2019年2月25日掲載
「促成たらの芽」
「たらの芽」はウコギ科の落葉低木「たらの木」の新芽の部分。ほのかな苦味とほっくりとした食感から、春の訪れを伝える食材として人気が高く、『山菜の王様』とも呼ばれています。全国有数の山菜産地である山形県では、山で採る山菜はもとより、作り育てる山菜の生産が盛んで、中山間地域の気象条件を活かしながら、品質の良い山菜類が促成栽培されています。
たらの芽は、かつては春の到来を待って味わえる食材でしたが、山形県では春を先取りする促成栽培を早くから取り入れ、全国1位の生産量を誇っています。
たらの芽の促成栽培は、まず、降雪前に畑で2m以上に育てた「たらの木」(穂木)を採取するところから始まります。この穂木を1芽ずつ、芽がつくように短く切断(駒木)、この駒木をビニールハウス内に設置した促成用トンネルに並べ、「春」のような環境で栽培します。おおむね1ヶ月かけて7cmほどに生長した若芽を、順次収穫していきます。
温度管理を徹底し、生育に必要な水分と湿度でじっくり「ふかす」ことで、重量感のある、おいしいたらの芽が育ちます。
「春かおり」は山形県最上総合支庁産地研究室で育成した、「たらの木」の新品種です。特徴は、生育が旺盛で、これまでの品種と比べると芽がしっかりしていて、ガクの赤みが少なく、緑鮮やかでトゲが少ないことです。味は、まろやかな山菜の香りと苦味が特徴で、見て、食べて、感じて、一足早い春を楽しむことができる品種です。ぜひご賞味ください!

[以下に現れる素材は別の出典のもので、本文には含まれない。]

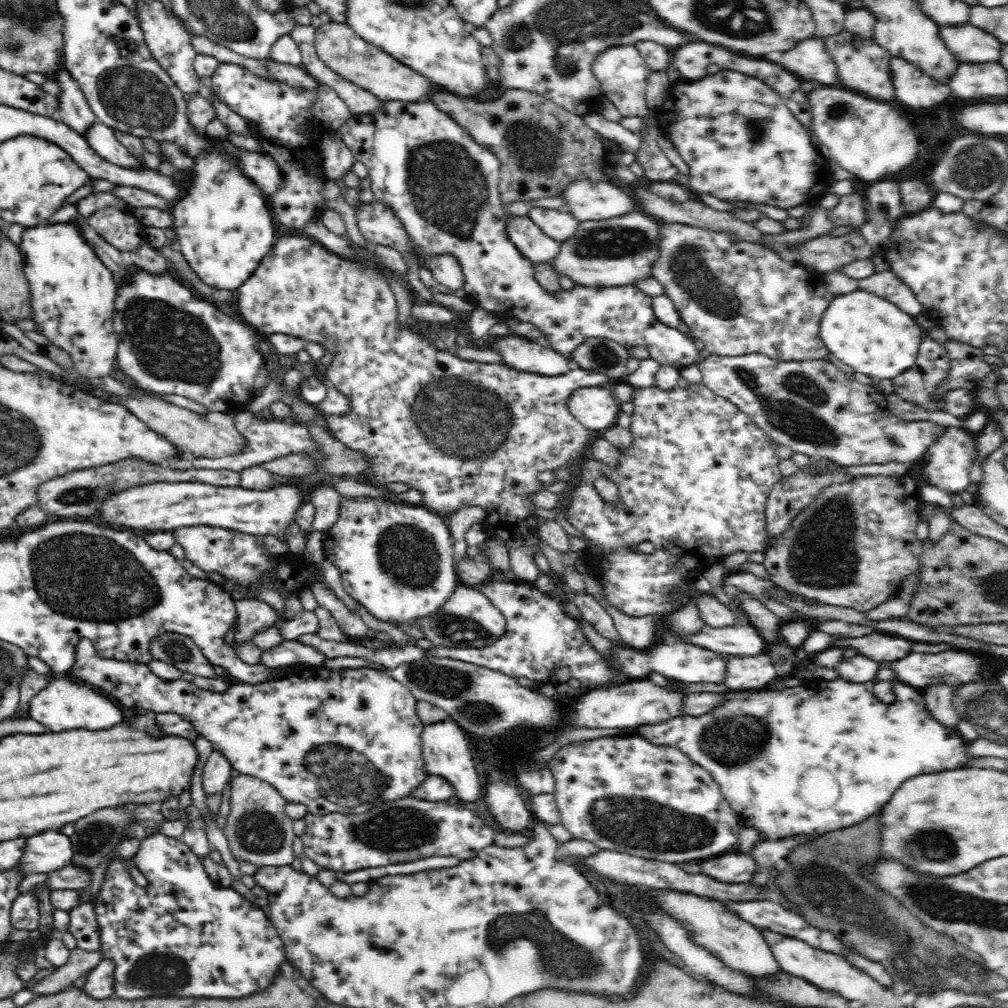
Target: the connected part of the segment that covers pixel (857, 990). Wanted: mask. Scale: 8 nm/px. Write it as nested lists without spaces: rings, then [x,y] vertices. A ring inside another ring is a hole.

促成栽培のたらの芽は、12月頃から出荷が始まっています。購入する際は、ずんぐりと太い形のもの、切り口の変色が少ないものを選ぶのがポイントです。
【たらの芽の下処理】
※天ぷらは(1)のみ
- たらの芽は袴(根元の周りの皮)を切り取り、さっと洗う。
- 約1リットルの水を沸騰させ、塩を入れる。
- (2)にたらの芽を入れ、約1分ゆでる。
- ゆであがったら手早く冷水に取る。
- (4)をざるにあげ、水気を切る。
※クッキングペーパー等で吸水してもOK!
<ポイント>
きれいな緑色に仕上げるため、たらの芽はゆですぎないように注意しましょう。
余熱で熱が通りすぎないよう、素早く冷水で粗熱を取ってください。
たらの芽は、天ぷらにするととてもおいしく、「これぞ定番!」の調理法です。たらの芽の食感・風味を活かすため、ころもを薄く、揚げたてを塩で食べるのがおすすめです。
また、酢味噌和え、胡麻和え、肉巻きなどでも、手軽においしく召し上がれます。
一足早い春の味覚・促成たらの芽を、ぜひご家庭の食卓でお楽しみください。